Редким примером драматического жанра был фильма «Иванна» (1959), снятый в разгар хрущёвской антирелигиозной кампании, действие которого происходит во Львове во время Второй мировой. Главная героиня фильма — Иванна, дочь гуцульского священника и крёстная самого митрополита Шептицкого (реальное историческое лицо). После окончания школы девушка получает приглашение в университет, чему противится её жених, грекокатолический фанатик. Он подговорил своего товарища из деканата отказать девушке в приёме — якобы из-за её неблагополучного социального происхождения. Параноидальная атмосфера фильма подаёт эту ситуацию как что-то фантастическое, что могло случиться только в больном воображении врагов народа. На самом деле дискриминация детей духовенства была повседневной практикой в Союзе в 1930-х.
Таким образом героиня отступается от советской власти, становится монахиней. Однако, увидев, как церковные служители сотрудничают с немцами, становится на путь истинный и вступает в партизанское движение. Иванна тут — заблудшая душа, которая с помощью партии всё-таки готова вернуться на верный путь.
Но главное здесь то, как показан в фильме город Львов — жуткое, зловещее царство тьмы. Украинская грекокатолическая церковь — это пособники фашистов («Матушка, наши пришли», — кричит одна из монахинь во время службы, когда немцы берут город), украинские националисты — хуже гитлеровцев, а митрополит Шептицкий оказывается напрямую вхож в гитлеровскую элиту. Просмотр этого фильма сегодня становится довольно тяжёлым психологическим испытанием. Именно из-за того, как режиссёр Виктор Ивченко, пытается однообразным накоплением мрачных эпизодов донести до зрители пропагандистскую мысль о вреде церкви. Советские зрители, впрочем, не жаловались: фильм посмотрело тридцать миллионов человек. А Ян Березницкий в рецензии «Крест и свастика» в журнале «Искусство кино» восхищался кинематографическими образами, не забывая упомянуть «бандеровских полицаев» и советскую власть как единственный путь к свету.

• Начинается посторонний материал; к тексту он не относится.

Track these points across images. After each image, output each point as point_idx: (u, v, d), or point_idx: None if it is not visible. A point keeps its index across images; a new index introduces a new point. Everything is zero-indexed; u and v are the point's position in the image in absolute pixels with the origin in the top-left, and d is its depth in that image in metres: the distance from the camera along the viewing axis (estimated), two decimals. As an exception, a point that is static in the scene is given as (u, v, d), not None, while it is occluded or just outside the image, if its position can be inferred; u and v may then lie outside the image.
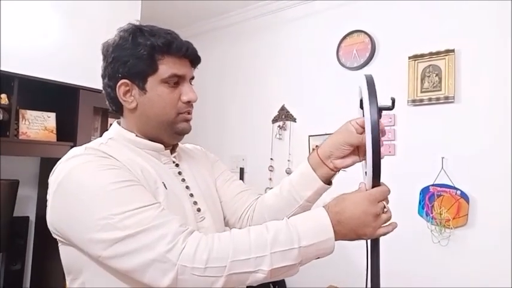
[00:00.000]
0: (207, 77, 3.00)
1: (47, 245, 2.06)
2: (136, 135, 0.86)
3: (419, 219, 1.99)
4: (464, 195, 1.87)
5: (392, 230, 0.74)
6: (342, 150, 0.84)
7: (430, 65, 2.03)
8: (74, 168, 0.73)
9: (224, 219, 1.00)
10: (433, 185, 1.96)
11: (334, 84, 2.42)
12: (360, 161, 0.85)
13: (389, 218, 0.74)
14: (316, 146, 2.42)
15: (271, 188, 1.02)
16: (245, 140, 2.87)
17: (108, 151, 0.78)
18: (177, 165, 0.91)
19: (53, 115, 2.04)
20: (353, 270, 2.10)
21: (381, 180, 0.74)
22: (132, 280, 0.70)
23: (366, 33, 2.29)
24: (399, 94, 2.09)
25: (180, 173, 0.90)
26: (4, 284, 2.03)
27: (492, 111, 1.85)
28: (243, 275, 0.67)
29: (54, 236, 0.78)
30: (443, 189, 1.93)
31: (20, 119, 1.92)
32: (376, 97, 0.71)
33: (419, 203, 2.00)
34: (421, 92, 2.05)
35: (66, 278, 0.81)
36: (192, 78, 0.89)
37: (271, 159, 2.68)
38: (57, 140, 2.02)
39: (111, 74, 0.84)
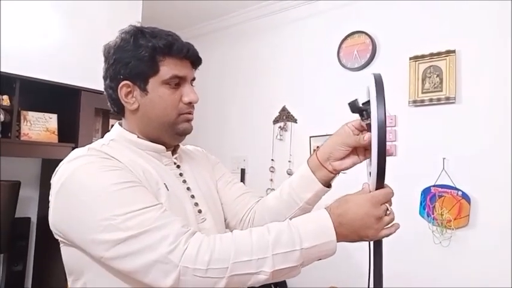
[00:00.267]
0: (207, 78, 3.00)
1: (49, 246, 2.06)
2: (138, 137, 0.86)
3: (421, 220, 1.99)
4: (465, 196, 1.86)
5: (394, 232, 0.74)
6: (340, 152, 0.84)
7: (430, 66, 2.03)
8: (76, 169, 0.73)
9: (225, 221, 1.00)
10: (434, 186, 1.96)
11: (335, 85, 2.42)
12: (360, 162, 0.85)
13: (391, 220, 0.74)
14: (317, 147, 2.43)
15: (273, 189, 1.03)
16: (246, 141, 2.87)
17: (110, 152, 0.78)
18: (178, 166, 0.91)
19: (54, 116, 2.05)
20: (354, 272, 2.10)
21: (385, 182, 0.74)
22: (134, 281, 0.70)
23: (366, 34, 2.29)
24: (400, 95, 2.10)
25: (181, 174, 0.90)
26: (6, 284, 2.03)
27: (493, 112, 1.85)
28: (244, 276, 0.67)
29: (56, 236, 0.78)
30: (445, 190, 1.92)
31: (22, 120, 1.92)
32: (384, 96, 0.70)
33: (421, 203, 2.00)
34: (422, 92, 2.05)
35: (67, 278, 0.81)
36: (193, 79, 0.89)
37: (272, 160, 2.68)
38: (59, 141, 2.02)
39: (112, 76, 0.84)
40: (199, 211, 0.88)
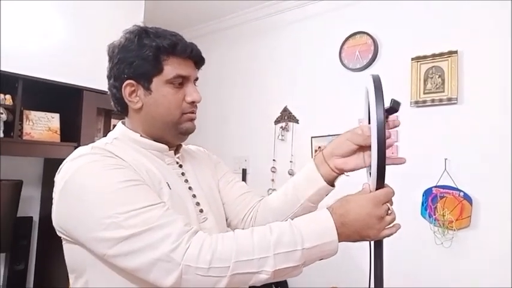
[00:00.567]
0: (210, 79, 3.00)
1: (51, 245, 2.07)
2: (141, 136, 0.87)
3: (422, 221, 1.99)
4: (467, 197, 1.86)
5: (395, 232, 0.74)
6: (344, 148, 0.84)
7: (432, 67, 2.03)
8: (80, 167, 0.74)
9: (226, 220, 1.00)
10: (436, 187, 1.96)
11: (336, 85, 2.42)
12: (364, 167, 0.84)
13: (393, 220, 0.74)
14: (319, 147, 2.44)
15: (274, 189, 1.03)
16: (247, 141, 2.87)
17: (114, 151, 0.79)
18: (180, 166, 0.91)
19: (56, 116, 2.05)
20: (355, 272, 2.10)
21: (385, 182, 0.74)
22: (136, 279, 0.70)
23: (368, 34, 2.29)
24: (402, 95, 2.09)
25: (183, 173, 0.91)
26: (8, 284, 2.03)
27: (495, 113, 1.85)
28: (246, 275, 0.67)
29: (59, 234, 0.79)
30: (446, 190, 1.92)
31: (24, 120, 1.93)
32: (383, 97, 0.70)
33: (422, 204, 2.00)
34: (424, 93, 2.05)
35: (69, 276, 0.82)
36: (196, 79, 0.90)
37: (274, 160, 2.68)
38: (61, 141, 2.02)
39: (116, 75, 0.85)
40: (201, 211, 0.88)
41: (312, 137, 2.48)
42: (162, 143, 0.88)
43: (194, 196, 0.89)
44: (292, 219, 0.74)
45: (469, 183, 1.88)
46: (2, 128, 1.82)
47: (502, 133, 1.81)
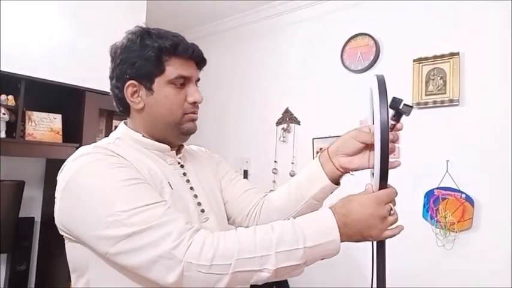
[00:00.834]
0: (212, 80, 3.01)
1: (52, 245, 2.07)
2: (143, 136, 0.87)
3: (424, 223, 1.99)
4: (469, 199, 1.86)
5: (398, 233, 0.74)
6: (349, 146, 0.83)
7: (434, 68, 2.03)
8: (82, 167, 0.74)
9: (230, 218, 1.01)
10: (437, 188, 1.96)
11: (338, 87, 2.42)
12: (368, 167, 0.84)
13: (395, 221, 0.74)
14: (321, 148, 2.43)
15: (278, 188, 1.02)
16: (249, 142, 2.87)
17: (116, 150, 0.79)
18: (182, 166, 0.92)
19: (59, 116, 2.06)
20: (357, 272, 2.10)
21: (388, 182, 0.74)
22: (138, 277, 0.71)
23: (370, 36, 2.29)
24: (404, 97, 2.07)
25: (185, 174, 0.91)
26: (9, 284, 2.04)
27: (497, 114, 1.84)
28: (247, 273, 0.67)
29: (62, 233, 0.79)
30: (448, 192, 1.92)
31: (27, 120, 1.93)
32: (387, 97, 0.70)
33: (424, 206, 2.00)
34: (426, 94, 2.05)
35: (71, 275, 0.82)
36: (198, 79, 0.90)
37: (275, 161, 2.68)
38: (63, 141, 2.03)
39: (119, 75, 0.85)
40: (202, 211, 0.88)
41: (313, 139, 2.48)
42: (164, 143, 0.88)
43: (195, 196, 0.89)
44: (294, 218, 0.74)
45: (470, 185, 1.87)
46: (5, 129, 1.83)
47: (504, 135, 1.81)
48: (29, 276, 2.14)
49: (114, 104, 0.91)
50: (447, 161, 1.94)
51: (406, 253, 1.96)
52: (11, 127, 1.85)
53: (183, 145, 0.95)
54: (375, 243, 0.77)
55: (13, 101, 1.86)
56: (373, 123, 0.77)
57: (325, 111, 2.46)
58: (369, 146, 0.83)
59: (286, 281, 2.39)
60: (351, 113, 2.20)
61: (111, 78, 0.88)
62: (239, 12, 2.89)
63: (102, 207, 0.69)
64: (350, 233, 0.71)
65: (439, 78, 2.01)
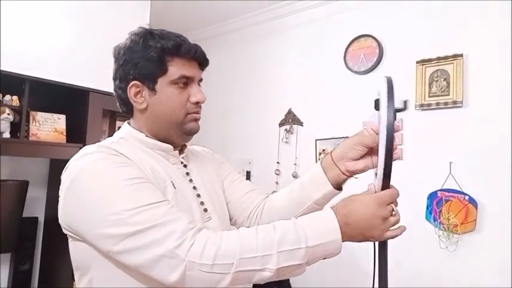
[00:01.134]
0: (214, 80, 3.01)
1: (55, 245, 2.08)
2: (146, 135, 0.88)
3: (427, 225, 1.98)
4: (472, 201, 1.85)
5: (400, 234, 0.74)
6: (355, 151, 0.84)
7: (438, 70, 2.03)
8: (86, 166, 0.75)
9: (232, 219, 1.01)
10: (441, 190, 1.95)
11: (341, 88, 2.42)
12: (373, 167, 0.84)
13: (397, 221, 0.74)
14: (323, 150, 2.44)
15: (279, 190, 1.02)
16: (252, 143, 2.87)
17: (120, 149, 0.80)
18: (185, 165, 0.92)
19: (63, 117, 2.07)
20: (359, 273, 2.09)
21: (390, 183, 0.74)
22: (141, 276, 0.71)
23: (373, 37, 2.29)
24: (407, 98, 2.09)
25: (188, 173, 0.91)
26: (13, 283, 2.05)
27: (500, 116, 1.84)
28: (249, 272, 0.68)
29: (65, 231, 0.79)
30: (451, 194, 1.91)
31: (31, 121, 1.94)
32: (394, 99, 0.71)
33: (427, 208, 1.99)
34: (429, 96, 2.04)
35: (74, 274, 0.82)
36: (201, 80, 0.91)
37: (278, 163, 2.68)
38: (67, 142, 2.04)
39: (122, 76, 0.86)
40: (205, 210, 0.89)
41: (316, 140, 2.48)
42: (167, 143, 0.89)
43: (198, 196, 0.89)
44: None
45: (474, 187, 1.86)
46: (9, 129, 1.84)
47: (508, 137, 1.80)
48: (32, 275, 2.15)
49: (118, 104, 0.91)
50: (450, 162, 1.93)
51: (408, 255, 1.95)
52: (15, 127, 1.87)
53: (186, 145, 0.96)
54: (377, 244, 0.77)
55: (17, 101, 1.87)
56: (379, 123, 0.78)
57: (328, 113, 2.46)
58: (372, 148, 0.83)
59: (288, 282, 2.39)
60: (354, 115, 2.20)
61: (114, 79, 0.89)
62: (241, 14, 2.90)
63: (105, 206, 0.70)
64: (351, 233, 0.71)
65: (442, 79, 2.01)
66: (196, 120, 0.89)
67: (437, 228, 1.94)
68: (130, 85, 0.85)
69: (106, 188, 0.71)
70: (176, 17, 2.91)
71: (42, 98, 2.01)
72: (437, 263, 1.95)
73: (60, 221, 0.78)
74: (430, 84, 2.05)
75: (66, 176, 0.77)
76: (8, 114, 1.82)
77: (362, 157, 0.84)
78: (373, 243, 0.77)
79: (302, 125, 2.61)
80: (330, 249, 0.70)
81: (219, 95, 3.07)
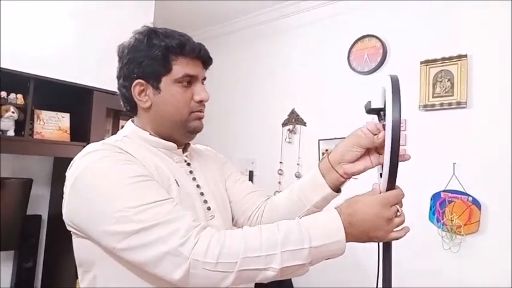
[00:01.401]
0: (217, 80, 3.02)
1: (59, 243, 2.09)
2: (150, 134, 0.88)
3: (430, 225, 1.97)
4: (475, 202, 1.84)
5: (404, 235, 0.74)
6: (352, 153, 0.83)
7: (442, 70, 2.02)
8: (91, 163, 0.75)
9: (233, 219, 1.01)
10: (444, 191, 1.94)
11: (344, 88, 2.42)
12: (372, 167, 0.84)
13: (402, 222, 0.74)
14: (326, 150, 2.43)
15: (280, 192, 1.03)
16: (255, 143, 2.87)
17: (124, 147, 0.80)
18: (188, 164, 0.92)
19: (67, 115, 2.08)
20: (362, 274, 2.08)
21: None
22: (144, 273, 0.71)
23: (377, 37, 2.28)
24: (411, 99, 2.09)
25: (191, 172, 0.91)
26: (16, 281, 2.06)
27: (505, 117, 1.83)
28: (253, 271, 0.68)
29: (69, 228, 0.80)
30: (455, 195, 1.91)
31: (35, 119, 1.95)
32: (400, 97, 0.70)
33: (430, 208, 1.98)
34: (433, 97, 2.04)
35: (77, 270, 0.83)
36: (204, 78, 0.91)
37: (281, 162, 2.68)
38: (71, 140, 2.05)
39: (126, 75, 0.86)
40: (208, 208, 0.89)
41: (319, 140, 2.48)
42: (170, 141, 0.89)
43: (202, 194, 0.89)
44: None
45: (477, 188, 1.86)
46: (13, 127, 1.85)
47: (512, 138, 1.80)
48: (36, 273, 2.16)
49: (121, 103, 0.92)
50: (454, 163, 1.93)
51: (411, 256, 1.94)
52: (19, 125, 1.87)
53: (189, 144, 0.96)
54: (381, 246, 0.76)
55: (22, 100, 1.88)
56: (379, 120, 0.78)
57: (332, 113, 2.46)
58: (369, 150, 0.84)
59: (291, 283, 2.38)
60: (357, 115, 2.17)
61: (118, 77, 0.89)
62: (244, 14, 2.90)
63: (110, 203, 0.70)
64: (355, 234, 0.71)
65: (446, 80, 2.00)
66: (200, 118, 0.89)
67: (440, 229, 1.94)
68: (134, 84, 0.85)
69: (110, 185, 0.72)
70: (180, 16, 2.91)
71: (47, 97, 2.01)
72: (440, 264, 1.94)
73: (64, 218, 0.79)
74: (434, 85, 2.04)
75: (70, 173, 0.77)
76: (13, 112, 1.83)
77: (360, 158, 0.84)
78: (377, 244, 0.76)
79: (305, 125, 2.61)
80: (334, 249, 0.70)
81: (222, 95, 3.07)
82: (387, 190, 0.73)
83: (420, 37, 2.13)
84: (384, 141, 0.73)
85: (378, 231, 0.71)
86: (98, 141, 0.83)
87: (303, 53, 2.67)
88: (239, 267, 0.66)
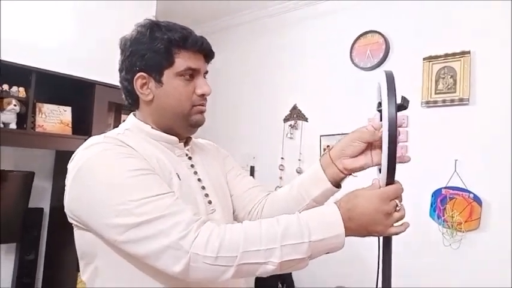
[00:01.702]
0: (219, 75, 3.01)
1: (61, 236, 2.10)
2: (152, 127, 0.88)
3: (431, 222, 1.98)
4: (477, 199, 1.84)
5: (404, 230, 0.74)
6: (353, 148, 0.84)
7: (444, 67, 2.01)
8: (93, 155, 0.75)
9: (234, 213, 1.01)
10: (445, 188, 1.94)
11: (346, 84, 2.41)
12: (372, 165, 0.84)
13: (402, 217, 0.74)
14: (328, 146, 2.43)
15: (281, 187, 1.03)
16: (256, 138, 2.87)
17: (126, 140, 0.80)
18: (190, 158, 0.92)
19: (68, 109, 2.08)
20: (362, 271, 2.09)
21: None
22: (145, 266, 0.72)
23: (380, 33, 2.27)
24: (413, 95, 2.07)
25: (192, 165, 0.91)
26: (18, 273, 2.07)
27: (507, 114, 1.82)
28: (253, 265, 0.68)
29: (71, 220, 0.80)
30: (456, 192, 1.91)
31: (37, 112, 1.96)
32: (395, 93, 0.70)
33: (431, 205, 1.99)
34: (436, 93, 2.03)
35: (79, 262, 0.83)
36: (206, 72, 0.91)
37: (282, 158, 2.68)
38: (73, 134, 2.05)
39: (128, 68, 0.86)
40: (209, 202, 0.89)
41: (320, 136, 2.48)
42: (172, 135, 0.89)
43: (203, 188, 0.90)
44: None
45: (479, 185, 1.86)
46: (15, 120, 1.86)
47: (514, 135, 1.79)
48: (38, 265, 2.17)
49: (123, 96, 0.91)
50: (456, 160, 1.92)
51: (412, 252, 1.95)
52: (21, 118, 1.88)
53: (191, 138, 0.96)
54: (381, 241, 0.76)
55: (24, 93, 1.88)
56: (381, 119, 0.77)
57: (333, 109, 2.45)
58: (371, 145, 0.83)
59: (292, 280, 2.38)
60: (359, 111, 2.18)
61: (120, 70, 0.89)
62: (248, 8, 2.89)
63: (111, 196, 0.70)
64: (355, 228, 0.71)
65: (449, 77, 2.00)
66: (202, 112, 0.89)
67: (441, 225, 1.94)
68: (136, 76, 0.85)
69: (112, 178, 0.72)
70: (185, 9, 2.90)
71: (49, 90, 2.02)
72: (440, 260, 1.95)
73: (66, 210, 0.79)
74: (437, 81, 2.03)
75: (72, 165, 0.77)
76: (15, 105, 1.83)
77: (361, 154, 0.84)
78: (377, 239, 0.76)
79: (307, 121, 2.60)
80: (333, 243, 0.70)
81: (224, 90, 3.06)
82: (387, 185, 0.73)
83: (423, 33, 2.12)
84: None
85: (377, 225, 0.71)
86: (99, 135, 0.83)
87: (305, 48, 2.66)
88: (239, 261, 0.67)
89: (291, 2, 2.69)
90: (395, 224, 0.73)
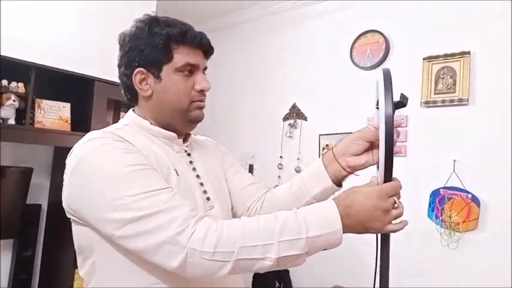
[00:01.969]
0: (219, 73, 3.01)
1: (58, 232, 2.10)
2: (151, 123, 0.88)
3: (429, 222, 1.98)
4: (475, 199, 1.85)
5: (402, 228, 0.74)
6: (357, 146, 0.85)
7: (444, 67, 2.01)
8: (91, 150, 0.75)
9: (232, 209, 1.01)
10: (443, 188, 1.95)
11: (346, 83, 2.41)
12: (374, 164, 0.85)
13: (400, 214, 0.74)
14: (327, 145, 2.43)
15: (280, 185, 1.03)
16: (255, 137, 2.87)
17: (124, 136, 0.80)
18: (188, 154, 0.92)
19: (68, 105, 2.08)
20: (360, 270, 2.09)
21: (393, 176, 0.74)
22: (143, 261, 0.72)
23: (380, 33, 2.27)
24: (412, 95, 2.06)
25: (191, 162, 0.91)
26: (15, 269, 2.07)
27: (506, 115, 1.83)
28: (250, 261, 0.68)
29: (69, 215, 0.80)
30: (454, 192, 1.91)
31: (36, 108, 1.95)
32: (392, 90, 0.71)
33: (429, 205, 1.99)
34: (435, 93, 2.03)
35: (77, 258, 0.83)
36: (205, 68, 0.91)
37: (281, 157, 2.68)
38: (72, 130, 2.05)
39: (127, 63, 0.86)
40: (208, 198, 0.89)
41: (320, 135, 2.48)
42: (171, 131, 0.89)
43: (202, 184, 0.90)
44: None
45: (477, 185, 1.86)
46: (14, 116, 1.85)
47: (513, 136, 1.79)
48: (35, 261, 2.17)
49: (122, 91, 0.91)
50: (454, 160, 1.93)
51: (410, 252, 1.95)
52: (20, 114, 1.87)
53: (190, 134, 0.96)
54: (379, 238, 0.76)
55: (23, 88, 1.87)
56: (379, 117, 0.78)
57: (333, 108, 2.45)
58: (373, 144, 0.84)
59: (289, 280, 2.38)
60: (359, 110, 2.19)
61: (119, 66, 0.89)
62: (249, 7, 2.89)
63: (109, 191, 0.70)
64: (352, 224, 0.71)
65: (448, 77, 2.00)
66: (201, 108, 0.89)
67: (439, 226, 1.94)
68: (135, 72, 0.85)
69: (110, 173, 0.72)
70: (185, 7, 2.89)
71: (48, 86, 2.01)
72: (438, 260, 1.95)
73: (64, 205, 0.79)
74: (436, 81, 2.03)
75: (70, 160, 0.77)
76: (14, 100, 1.82)
77: (363, 152, 0.85)
78: (375, 237, 0.76)
79: (306, 120, 2.60)
80: (331, 239, 0.70)
81: (224, 88, 3.06)
82: (385, 182, 0.73)
83: (423, 33, 2.12)
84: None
85: (375, 222, 0.71)
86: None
87: (305, 47, 2.66)
88: (236, 257, 0.67)
89: (291, 1, 2.69)
90: (393, 222, 0.73)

Посредством такого нарратива в массовом сознании закреплялось представление об Украине как территории постоянной угрозы, которую необходимо «спасти» от внешних врагов и от неё самой. В советских фильмах украинским персонажам было отказано в субъектности: в тот момент, когда герои переставали быть недалёкими веселыми колхозниками и становились самостоятельными, они тут же становились угрозой режиму.